As vendas no varejo excluindo automóveis, gasolina e materiais de construção aumentaram 0,5 por cento no mês passado, após avanço de 0,2 por cento em agosto, mostraram dados do Departamento do Comércio.

O chamado núcleo de vendas corresponde de modo bem próximo ao componente de gastos do consumidor do Produto Interno Bruto (PIB), que deve sofrer sob o impacto da paralisação do governo de 16 dias em outubro, resultado do impasse dos políticos sobre o orçamento do país.

A demanda ainda não está forte o bastante para alimentar preocupações quanto à inflação. Em outro relatório, o Departamento do Trabalho informou que o índice de preços ao produtor ajustado sazonalmente recuou 0,1 por cento no mês passado, a primeira queda desde abril, após ter avançado 0,3 por cento em agosto.

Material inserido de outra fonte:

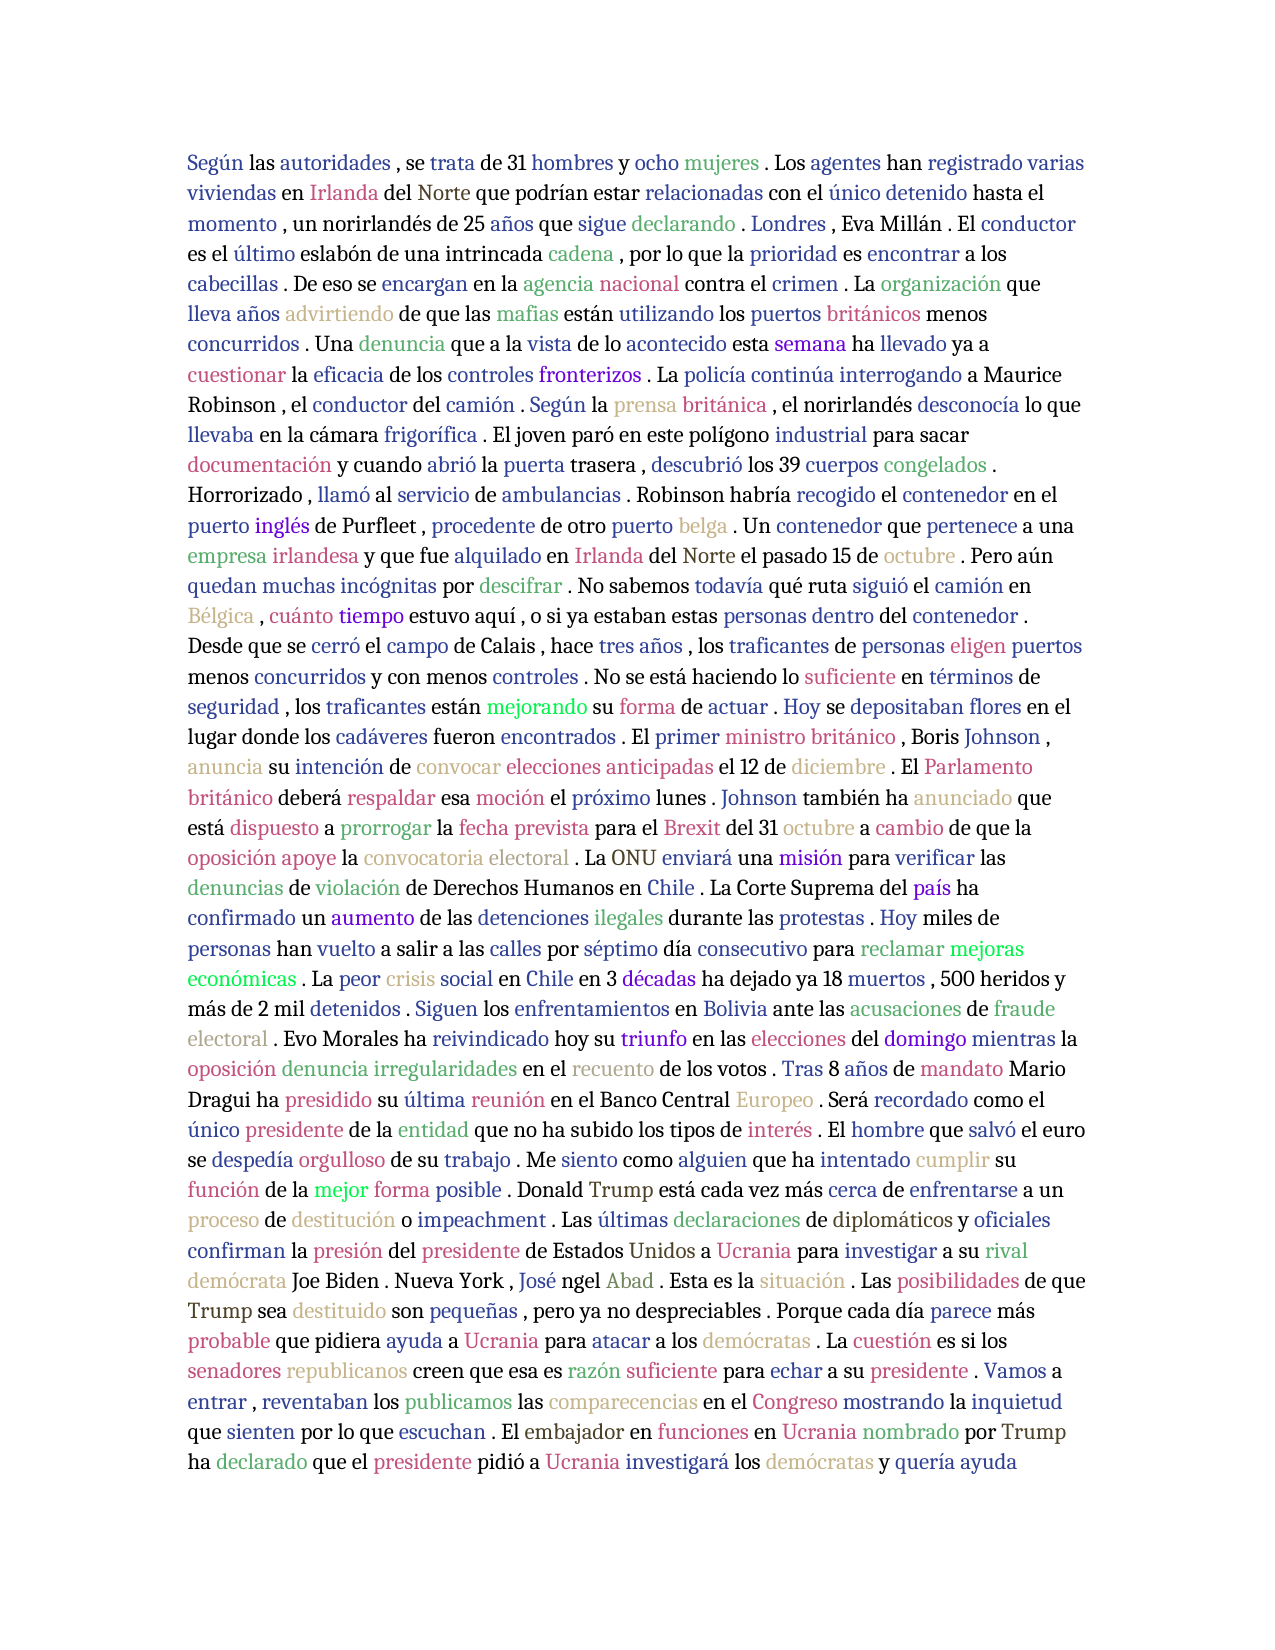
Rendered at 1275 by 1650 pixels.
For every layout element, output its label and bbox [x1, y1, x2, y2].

text [187, 150, 1087, 1475]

A leitura de inflação controlada ao produtor, vindo logo após as vendas fracas de moradias e de produção industrial, assim como as lentas contratações, devem dar munição ao Federal Reserve, banco central dos Estados Unidos, para que mantenha as compras de títulos mensais por enquanto.

Autoridades do banco central se reúnem nesta terça-feira e na quarta-feira para avaliar a economia e ponderar sobre a política monetária. A expectativa é de que mantenham o programa de compra de títulos de 85 bilhões de dólares ao mês inalterado pelo menos até março do próximo ano, de acordo com pesquisa da Reuters.

O Departamento do Comércio também informou nesta terça-feira que os estoques empresariais aumentaram 0,3 por cento, após subirem 0,4 por cento em julho, sugerindo que o reabastecimento pode favorecer o crescimento econômico do terceiro trimestre.

VAREJO

O núcleo de vendas no varejo foi impulsionado no mês passado pelo desempenho de lojas de eletrônicos e eletrodomésticos.

O aumento do mês passado provavelmente refletiu as vendas do novo iPhone da Apple. Essas vendas provavelmente impulsionaram as receitas de varejistas sem lojas físicas, em grande parte sites da internet, que cresceram 0,4 por cento em setembro. A Apple informou que vendeu 33,8 milhões de iPhones no trimestre de setembro.

Enquanto os norte-americanos compraram smartphones, eles reduziram as compras de automóveis. As vendas em concessionárias caíram 2,2 por cento, a maior queda desde outubro do ano passado.

Isso pressionou as vendas no varejo em geral, que diminuíram 0,1 por cento em setembro. Foi a primeira queda desde março e sucedeu ganho de 0,2 por cento em agosto. Economistas esperavam que as vendas no varejo subissem 0,1 por cento no mês passado.